Le terme hiérarchie a disparu des manuels de management et remplacé par projet qui devient le champ des critères d’évaluation de notre capacité de gestion. Il s’agit ultimement de créer la nouvelle « aristocratie » sur des normes oligarchiques : ceux qui sont capables de « faire de l’argent ».
Le terme suffrage universel est un autre de ces mots dénaturé dénoncé par Etienne Chouard. Puisqu’il s’agit de voter pour des gens que nous n’avons pas choisis mais qui sont pré-choisis par le système en place. La démocratie authentique ne se réduit pas aux élections ponctuelles. Cf : Pierre Rosanvallon : Le Sacre du citoyen. Histoire du suffrage universel en France, Gallimard, Bibliothèque des histoires, 1992 ; Folio-Histoire, 2001.
On voit ainsi la plupart des concepts-clés de la loi naturelle être disqualifiés[2]. La confusion sociale qui en résulte est dramatique pour beaucoup de personnes vulnérables. Doit-on ici rappeler les chiffres des suicides et tentatives de suicide chez les jeunes ? Doit-on rappeler les multiples addictions qui altèrent leur jugement et leur liberté ? Peut-on vivre en régime démocratique avec des personnes qui peinent à lire des argumentations de plus de 10 lignes ?
Le rôle de la philosophie réaliste est de retrouver le sens des mots, autrement dit de repréciser les orientations de la loi naturelle jusqu’en ses fondements spéculatifs (logique). Cette philosophie suit les orientations de la logique réaliste aristotélicienne et encourage un discours subordonné aux faits : l’homme ne crée pas ces faits mais les reçoit. C’est le réel qui s’impose à nous. C’est le réel qui commande mais le réel défini selon ses finalités.
Depuis quelques décennies, toute une batterie de dispositions légales et législatives, encouragées par des instances mondialistes, ont accéléré le refus d’une nature pré-orientée à mes choix et consacre l’homme nouveau positiviste dont les jugements sont exclusivement construits par son ego et ses désirs individuels et utilitaires.
[1] Socrate et après lui Platon et Aristote distinguaient une juste rhétorique de la sophistique.

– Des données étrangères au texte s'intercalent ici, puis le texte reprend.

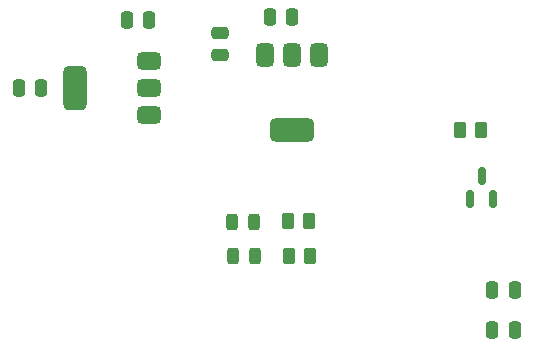
<source format=gbr>
%TF.GenerationSoftware,KiCad,Pcbnew,9.0.4*%
%TF.CreationDate,2025-09-20T14:11:16+05:30*%
%TF.ProjectId,FireSide v2.0,46697265-5369-4646-9520-76322e302e6b,rev?*%
%TF.SameCoordinates,Original*%
%TF.FileFunction,Paste,Top*%
%TF.FilePolarity,Positive*%
%FSLAX46Y46*%
G04 Gerber Fmt 4.6, Leading zero omitted, Abs format (unit mm)*
G04 Created by KiCad (PCBNEW 9.0.4) date 2025-09-20 14:11:16*
%MOMM*%
%LPD*%
G01*
G04 APERTURE LIST*
G04 Aperture macros list*
%AMRoundRect*
0 Rectangle with rounded corners*
0 $1 Rounding radius*
0 $2 $3 $4 $5 $6 $7 $8 $9 X,Y pos of 4 corners*
0 Add a 4 corners polygon primitive as box body*
4,1,4,$2,$3,$4,$5,$6,$7,$8,$9,$2,$3,0*
0 Add four circle primitives for the rounded corners*
1,1,$1+$1,$2,$3*
1,1,$1+$1,$4,$5*
1,1,$1+$1,$6,$7*
1,1,$1+$1,$8,$9*
0 Add four rect primitives between the rounded corners*
20,1,$1+$1,$2,$3,$4,$5,0*
20,1,$1+$1,$4,$5,$6,$7,0*
20,1,$1+$1,$6,$7,$8,$9,0*
20,1,$1+$1,$8,$9,$2,$3,0*%
G04 Aperture macros list end*
%ADD10RoundRect,0.250000X0.250000X0.475000X-0.250000X0.475000X-0.250000X-0.475000X0.250000X-0.475000X0*%
%ADD11RoundRect,0.250000X0.475000X-0.250000X0.475000X0.250000X-0.475000X0.250000X-0.475000X-0.250000X0*%
%ADD12RoundRect,0.375000X-0.375000X0.625000X-0.375000X-0.625000X0.375000X-0.625000X0.375000X0.625000X0*%
%ADD13RoundRect,0.500000X-1.400000X0.500000X-1.400000X-0.500000X1.400000X-0.500000X1.400000X0.500000X0*%
%ADD14RoundRect,0.375000X0.625000X0.375000X-0.625000X0.375000X-0.625000X-0.375000X0.625000X-0.375000X0*%
%ADD15RoundRect,0.500000X0.500000X1.400000X-0.500000X1.400000X-0.500000X-1.400000X0.500000X-1.400000X0*%
%ADD16RoundRect,0.250000X-0.250000X-0.475000X0.250000X-0.475000X0.250000X0.475000X-0.250000X0.475000X0*%
%ADD17RoundRect,0.243750X-0.243750X-0.456250X0.243750X-0.456250X0.243750X0.456250X-0.243750X0.456250X0*%
%ADD18RoundRect,0.250000X0.262500X0.450000X-0.262500X0.450000X-0.262500X-0.450000X0.262500X-0.450000X0*%
%ADD19RoundRect,0.250000X-0.262500X-0.450000X0.262500X-0.450000X0.262500X0.450000X-0.262500X0.450000X0*%
%ADD20RoundRect,0.150000X0.150000X-0.587500X0.150000X0.587500X-0.150000X0.587500X-0.150000X-0.587500X0*%
G04 APERTURE END LIST*
D10*
%TO.C,C2*%
X100950000Y-44750000D03*
X99050000Y-44750000D03*
%TD*%
D11*
%TO.C,C3*%
X106950000Y-47700000D03*
X106950000Y-45800000D03*
%TD*%
D12*
%TO.C,U4*%
X115350000Y-47700000D03*
X113050000Y-47700000D03*
D13*
X113050000Y-54000000D03*
D12*
X110750000Y-47700000D03*
%TD*%
D14*
%TO.C,U1*%
X100941768Y-52760400D03*
X100941768Y-50460400D03*
D15*
X94641768Y-50460400D03*
D14*
X100941768Y-48160400D03*
%TD*%
D16*
%TO.C,C6*%
X129989181Y-70987836D03*
X131889181Y-70987836D03*
%TD*%
D17*
%TO.C,D1*%
X107984100Y-61787676D03*
X109859100Y-61787676D03*
%TD*%
D18*
%TO.C,R4*%
X129075000Y-54000000D03*
X127250000Y-54000000D03*
%TD*%
D10*
%TO.C,C4*%
X91791212Y-50463737D03*
X89891212Y-50463737D03*
%TD*%
D19*
%TO.C,R3*%
X112750000Y-64750000D03*
X114575000Y-64750000D03*
%TD*%
D17*
%TO.C,D2*%
X108021777Y-64703033D03*
X109896777Y-64703033D03*
%TD*%
D10*
%TO.C,C1*%
X113046508Y-44460665D03*
X111146508Y-44460665D03*
%TD*%
D16*
%TO.C,C5*%
X129993152Y-67558421D03*
X131893152Y-67558421D03*
%TD*%
D19*
%TO.C,R1*%
X112675000Y-61750000D03*
X114500000Y-61750000D03*
%TD*%
D20*
%TO.C,Q1*%
X128134612Y-59850250D03*
X130034612Y-59850250D03*
X129084612Y-57975250D03*
%TD*%
M02*

</source>
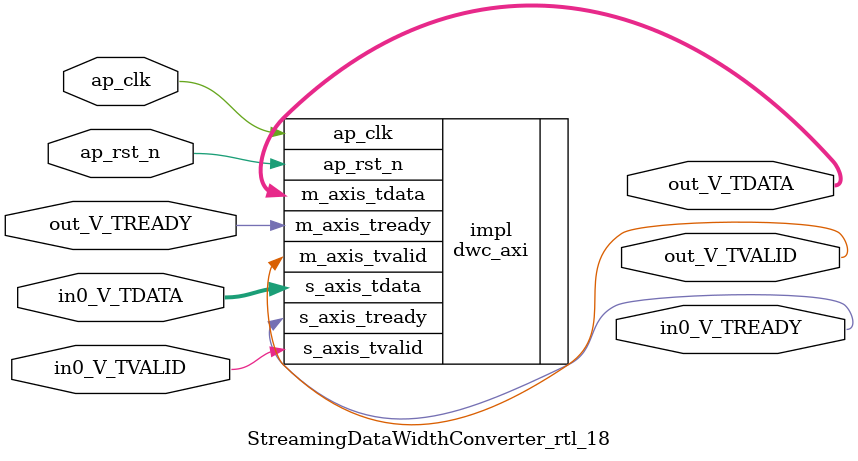
<source format=v>
/******************************************************************************
 * Copyright (C) 2023, Advanced Micro Devices, Inc.
 * All rights reserved.
 *
 * Redistribution and use in source and binary forms, with or without
 * modification, are permitted provided that the following conditions are met:
 *
 *  1. Redistributions of source code must retain the above copyright notice,
 *     this list of conditions and the following disclaimer.
 *
 *  2. Redistributions in binary form must reproduce the above copyright
 *     notice, this list of conditions and the following disclaimer in the
 *     documentation and/or other materials provided with the distribution.
 *
 *  3. Neither the name of the copyright holder nor the names of its
 *     contributors may be used to endorse or promote products derived from
 *     this software without specific prior written permission.
 *
 * THIS SOFTWARE IS PROVIDED BY THE COPYRIGHT HOLDERS AND CONTRIBUTORS "AS IS"
 * AND ANY EXPRESS OR IMPLIED WARRANTIES, INCLUDING, BUT NOT LIMITED TO,
 * THE IMPLIED WARRANTIES OF MERCHANTABILITY AND FITNESS FOR A PARTICULAR
 * PURPOSE ARE DISCLAIMED. IN NO EVENT SHALL THE COPYRIGHT HOLDER OR
 * CONTRIBUTORS BE LIABLE FOR ANY DIRECT, INDIRECT, INCIDENTAL, SPECIAL,
 * EXEMPLARY, OR CONSEQUENTIAL DAMAGES (INCLUDING, BUT NOT LIMITED TO,
 * PROCUREMENT OF SUBSTITUTE GOODS OR SERVICES; LOSS OF USE, DATA, OR PROFITS;
 * OR BUSINESS INTERRUPTION). HOWEVER CAUSED AND ON ANY THEORY OF LIABILITY,
 * WHETHER IN CONTRACT, STRICT LIABILITY, OR TORT (INCLUDING NEGLIGENCE OR
 * OTHERWISE) ARISING IN ANY WAY OUT OF THE USE OF THIS SOFTWARE, EVEN IF
 * ADVISED OF THE POSSIBILITY OF SUCH DAMAGE.
 *****************************************************************************/

module StreamingDataWidthConverter_rtl_18 #(
	parameter  IBITS = 8,
	parameter  OBITS = 512,

	parameter  AXI_IBITS = (IBITS+7)/8 * 8,
	parameter  AXI_OBITS = (OBITS+7)/8 * 8
)(
	//- Global Control ------------------
	(* X_INTERFACE_INFO = "xilinx.com:signal:clock:1.0 ap_clk CLK" *)
	(* X_INTERFACE_PARAMETER = "ASSOCIATED_BUSIF in0_V:out_V, ASSOCIATED_RESET ap_rst_n" *)
	input	ap_clk,
	(* X_INTERFACE_PARAMETER = "POLARITY ACTIVE_LOW" *)
	input	ap_rst_n,

	//- AXI Stream - Input --------------
	output	in0_V_TREADY,
	input	in0_V_TVALID,
	input	[AXI_IBITS-1:0]  in0_V_TDATA,

	//- AXI Stream - Output -------------
	input	out_V_TREADY,
	output	out_V_TVALID,
	output	[AXI_OBITS-1:0]  out_V_TDATA
);

	dwc_axi #(
		.IBITS(IBITS),
		.OBITS(OBITS)
	) impl (
		.ap_clk(ap_clk),
		.ap_rst_n(ap_rst_n),
		.s_axis_tready(in0_V_TREADY),
		.s_axis_tvalid(in0_V_TVALID),
		.s_axis_tdata(in0_V_TDATA),
		.m_axis_tready(out_V_TREADY),
		.m_axis_tvalid(out_V_TVALID),
		.m_axis_tdata(out_V_TDATA)
	);

endmodule

</source>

La rhétorique utilise des procédés persuasifs en vue d’un bien objectif préalablement défini de façon nécessaire. La sophistique n’envisage pas de bien défini préalablement comme une finalité souhaitable pour le bien commun : les mots sont employés en vue du bien particulier d’un individu, d’un groupe.
[2] Cette volonté de faire table rase sur les indications de cette loi naturelle sert le positivisme juridique et finalement l’ordre établi.